JH: There has been a great deal of interest in the new rule changes and as such, a growing number of people in need of advice.
The goal posts change greatly within financial advice and it is difficult for consumers to keep up with incoming rules and understand how they will impact them. We have already seen and will continue to see a rise in the number of people looking for information but who do not necessarily understand the financial planning process. Financial planning is not everyone’s cup of tea but we are very generous with our time and will always seek to guide those consumers who do not wish to go down this route. As an accredited firm, we have pledged to steer consumers in the right direction such as Citizen’s Advice where they can receive free advice. We hope our ‘guide not advise’ approach will help individuals avoid falling into traps.

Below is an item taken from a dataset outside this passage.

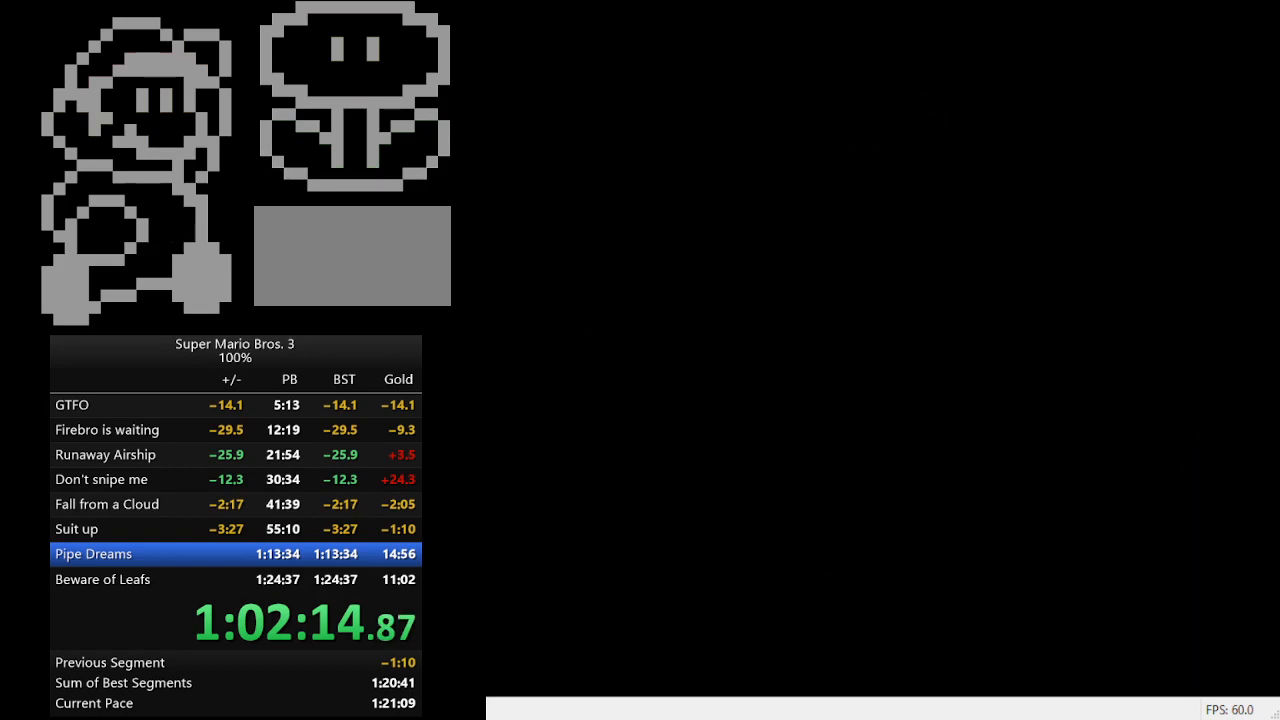
{"buttons": ["B", "DPAD_RIGHT"], "events": []}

Also, we are part of the Institute of Financial Planning’s accredited firms register and are in support of its push to protect consumers against scam artists who will undoubtedly seek to take advantage of confused consumers.
ABR: Would you accept requests for transactional business?
JH: We have received enquiries from individuals but the difficulty we face as financial planners is that we look at the whole picture and the pension is just one part of the jigsaw. We would be reluctant to handle one part of someone’s wealth, without taking into account everything else going on as it might give us a distorted view. Agreeing to carry out transactional work would pose too much of a risk going forward. Therefore, we would expect any prospective clients to adopt the whole financial planning process so we can ensure the best possible outcome and make sure we’ve advised them as best we can.
ABR: How are you preparing your business for the pension rules changes?
JH: Financial advice is a market that constantly evolves and changes and there is always lots of talk about new proposals. We keep our ear to the ground and get all the information we possibly can. As financial planners we have to be very careful we keep completely up to date and fully understand any changes so we know exactly what to recommend to our clients.
In addition, we have used our formal review system to address the changes with our existing clients and go through any questions they might have. We have been careful to identify and contact those clients who are approaching retirement now and will be most affected by the changes. For those clients, we have brought forward their review so they can take advantage of the opportunities available.